Tired. I am. Finally. I’m exhausted to the point that there’s nothing I can do about anything.
It’s funny actually. I’ve blogged about how sad and depressed and shitty I felt and now I’m blogging about how I’ve come to terms with it. It’s as if I flipped the switch on my emotions. It’s not exactly that. I guess I’ve finally had enough. I’ve been going through this since last Monday. Yes, it’s been going on for that long.
I’ve come to terms with the fact that he doesn’t love me, that he didn’t actually love me. It’s really sad, I know. But it’s the truth. I’ve been resisting the truth since Wednesday. Since the ‘2 things’ blog post. And now that I’m all burnt-out, there’s no resistance to the acceptance. He never loved me. That’s it. Ok.
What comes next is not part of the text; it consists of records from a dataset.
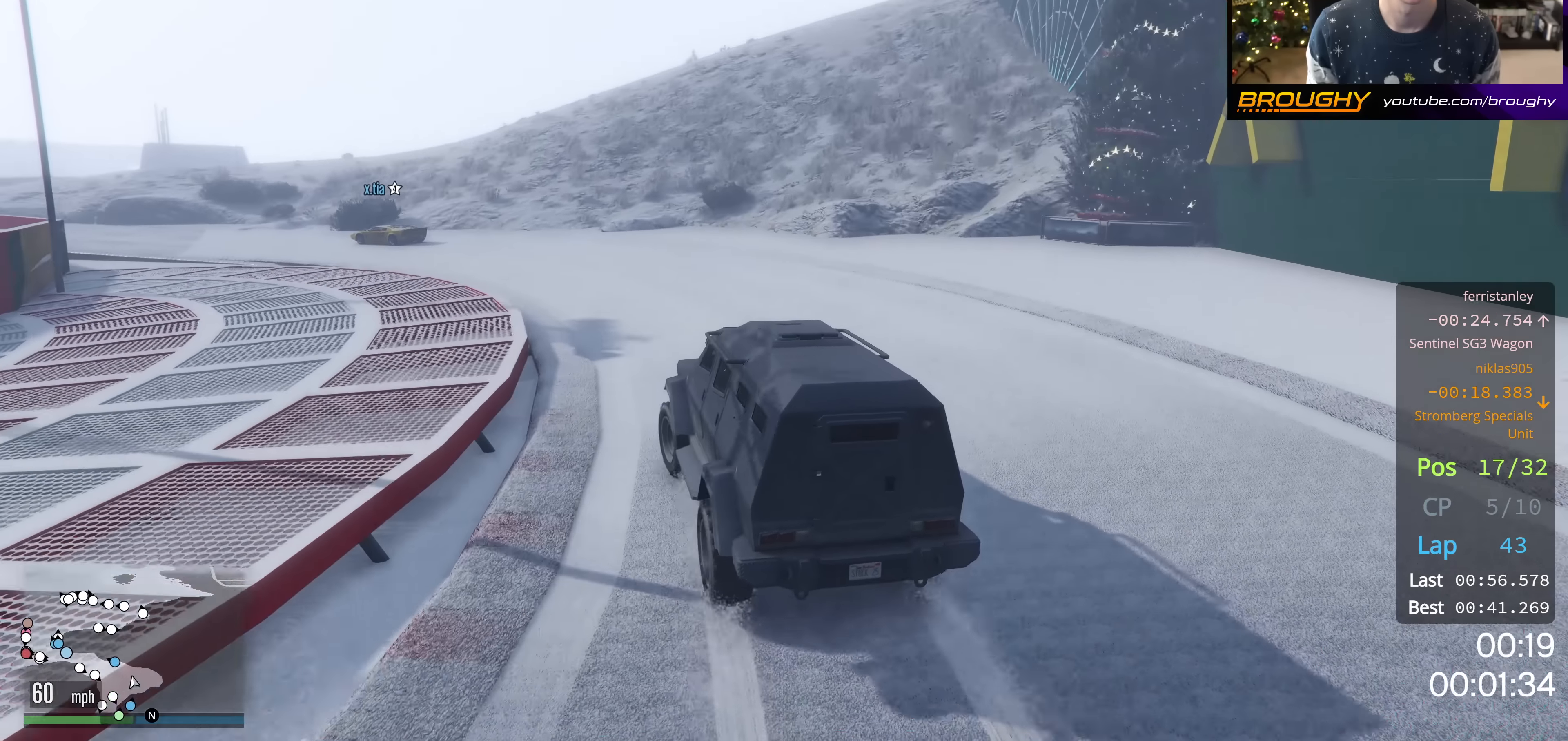
{"buttons": ["R2"], "left_stick": "up-left", "right_stick": "center", "events": [[100, "R2", "down"], [234, "left_stick", "center"], [401, "left_stick", "up-left"]]}
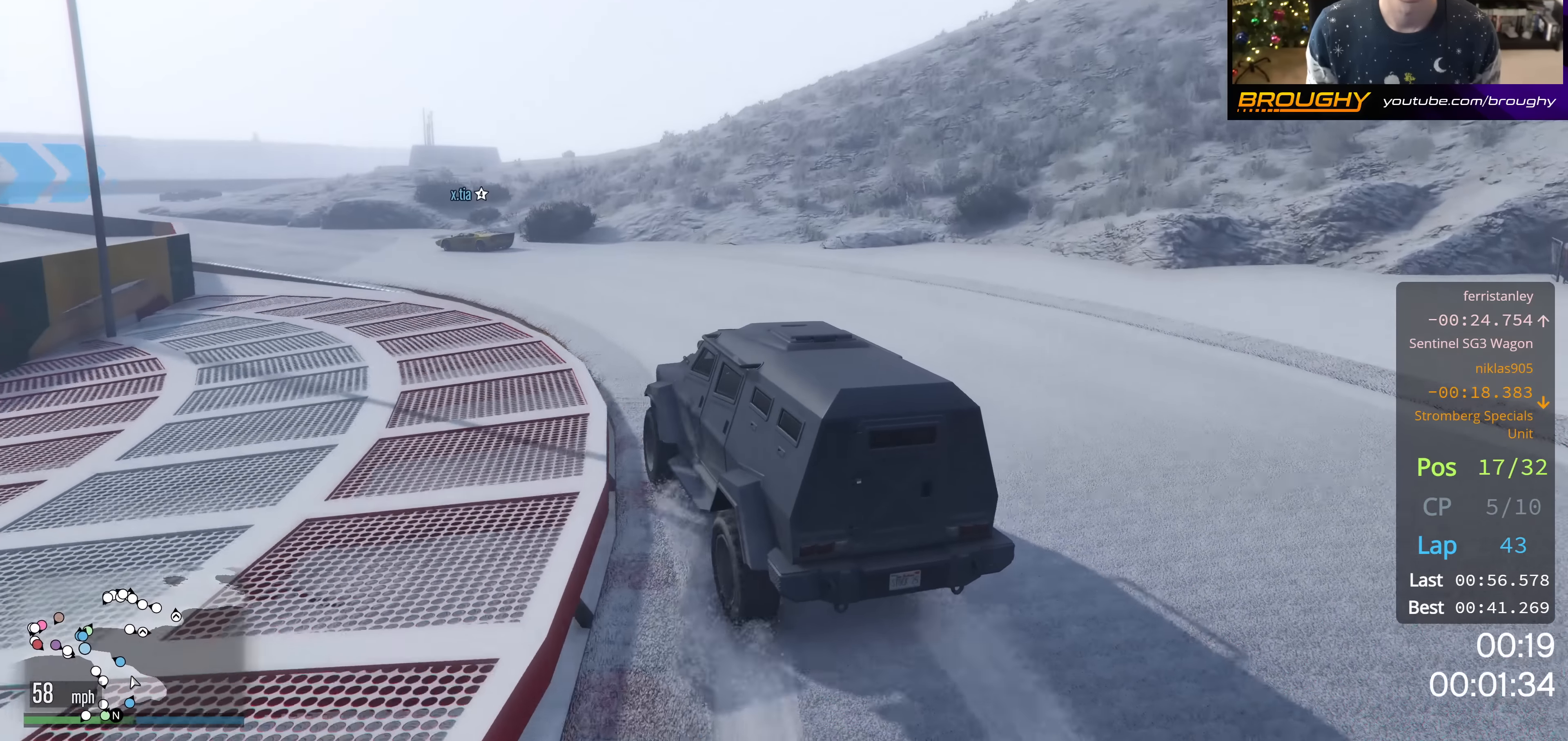
{"buttons": ["R2"], "left_stick": "center", "right_stick": "center", "events": [[434, "left_stick", "center"]]}
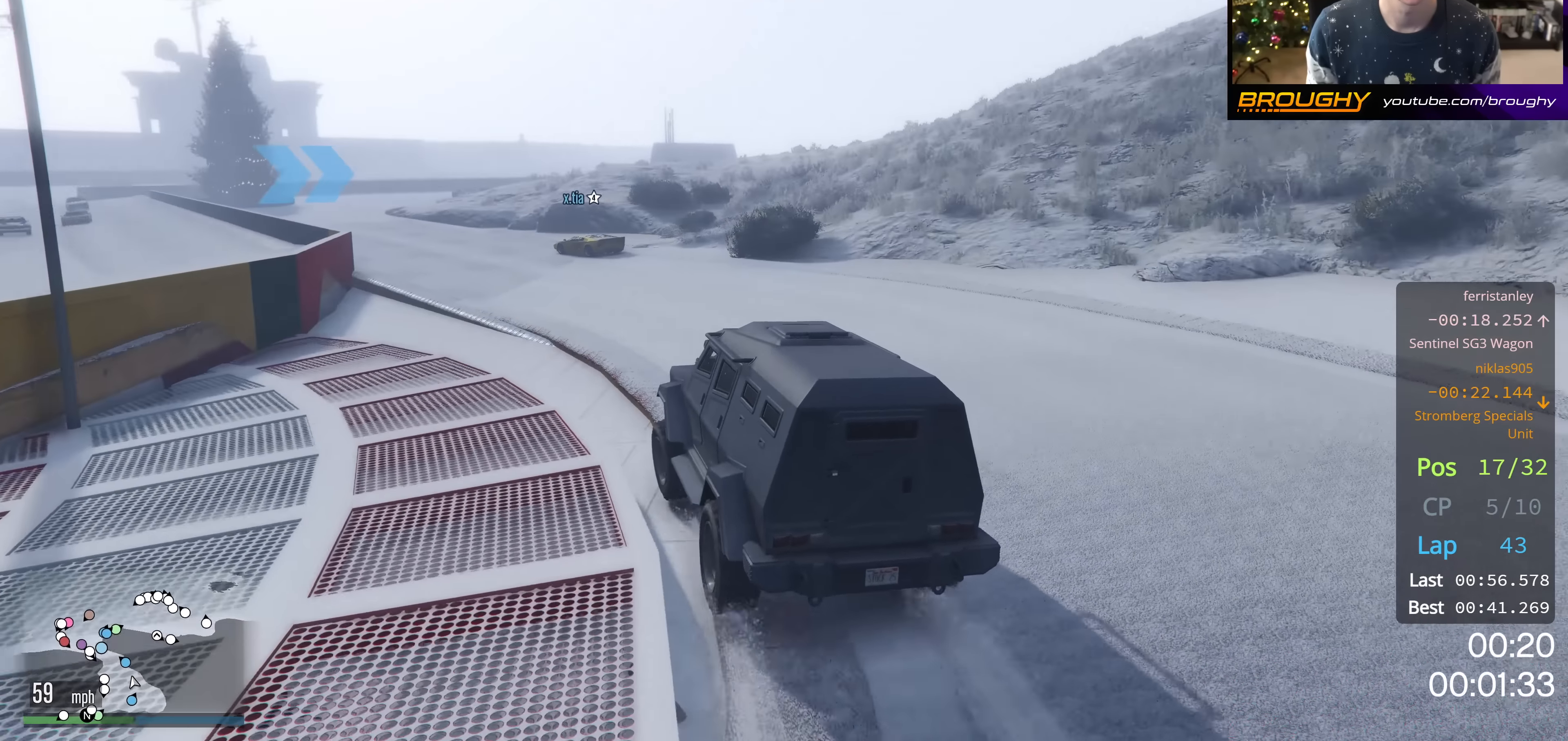
{"buttons": ["R2"], "left_stick": "center", "right_stick": "center", "events": [[100, "left_stick", "up-left"], [367, "left_stick", "center"]]}
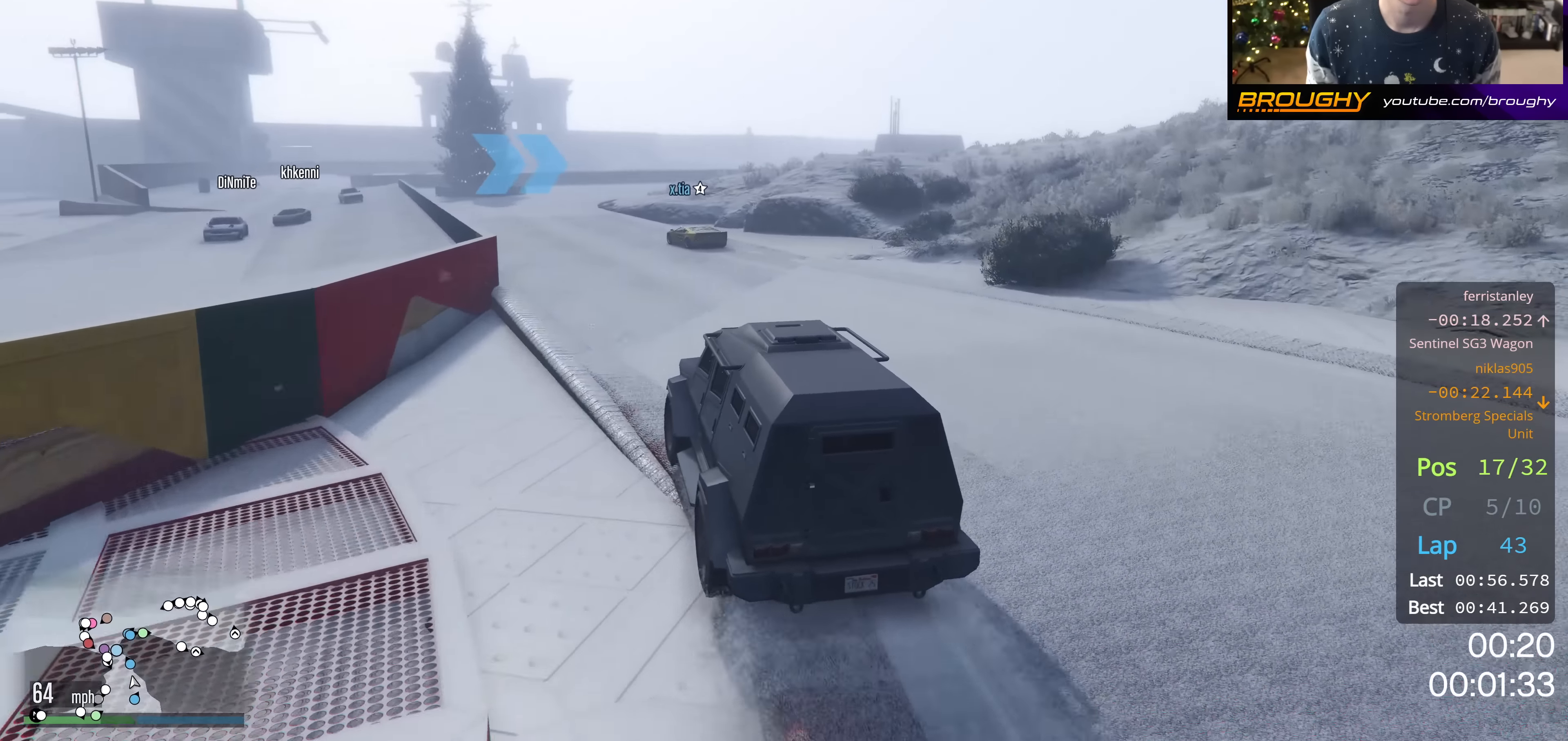
{"buttons": ["R2"], "left_stick": "up-left", "right_stick": "center", "events": [[133, "left_stick", "up-left"]]}
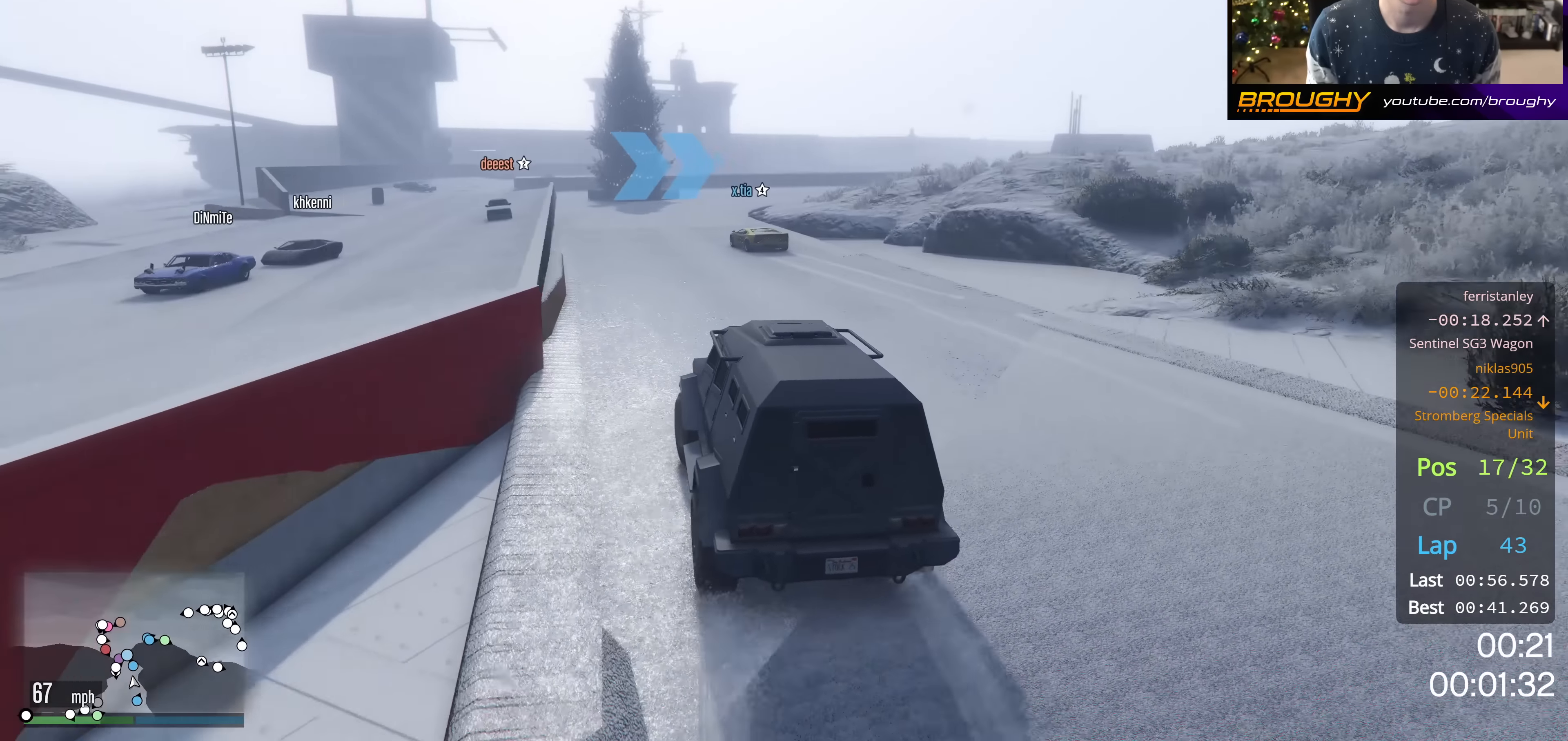
{"buttons": ["R2"], "left_stick": "center", "right_stick": "center", "events": [[34, "left_stick", "center"]]}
I guess the only thing that bothers me the most is the fact that we were friends before we became ‘lovers’. That he knew what I went through, what I’ve been through.. And for him to have me go through that again? It makes me think of things I shouldn’t be thinking about. That I was used, yet again.
Maybe that’s my worth. Maybe that’s what I am. Only to be used.
You can’t really blame me for my thoughts. I’m still in the depressed, sad, pathetic, woe-is-me bubble. I’ll get over it. I know. But I don’t know if I’ll ever be the same again. This is way worse than what has happened to me before. I usually know how to handle the pain and depression. But with him, with this.. I’m lost. I couldn’t understand the patterns. I’d just suddenly burst into tears and that everything I see triggers the thought of him. In a weird way, it showed me how much I actually feel for him. How much he means to me.
He made me feel like he was the one.
And I felt like he was. He was everything that I needed. We were in sync. He knew just what to do and what to say. There would be times when he’d just hug me and we’d stay like that for God knows how long because he just wanted to feel me. And there would be times that he would just stare at me and then he would say that he ‘loved’ me. Those moments, I needed them. They were what I needed. He was what I needed.
He fixed me. He made me see the world in colors again. He made me the happiest I’ve ever been in my life. And that happiness was what I wanted in life. He made me hope. He made me love. He didn’t break me. It was more of him destroying me.
I know that sounds too much, but it just seems that way. This pain, this magnitude of pain.. I’ve never felt it before. It’s the most painful thing I’ve felt in my life. I guess that makes sense. You can’t feel any sort of happiness without going through the same amount of pain. Life just sucks like that, not just with love.
So, yeah. I’ve come to terms with it. I don’t know how I’ll be after though.. And that’s what scares me the most. That I won’t be the same again. But I do know I’ll believe in love again. Not in the near future, no. A more distant one, probably. Love is just too wonderful a feeling to give up, and all the pain that comes with it is worth it. More so if it doesn’t end in goodbye.
I’ll love again. I know I’ll love again. I just don’t know when.
P.S. I didn’t cry while typing this blog entry.. Despite the sad song in the background. This song helped me though. It gave me that little spark of hope.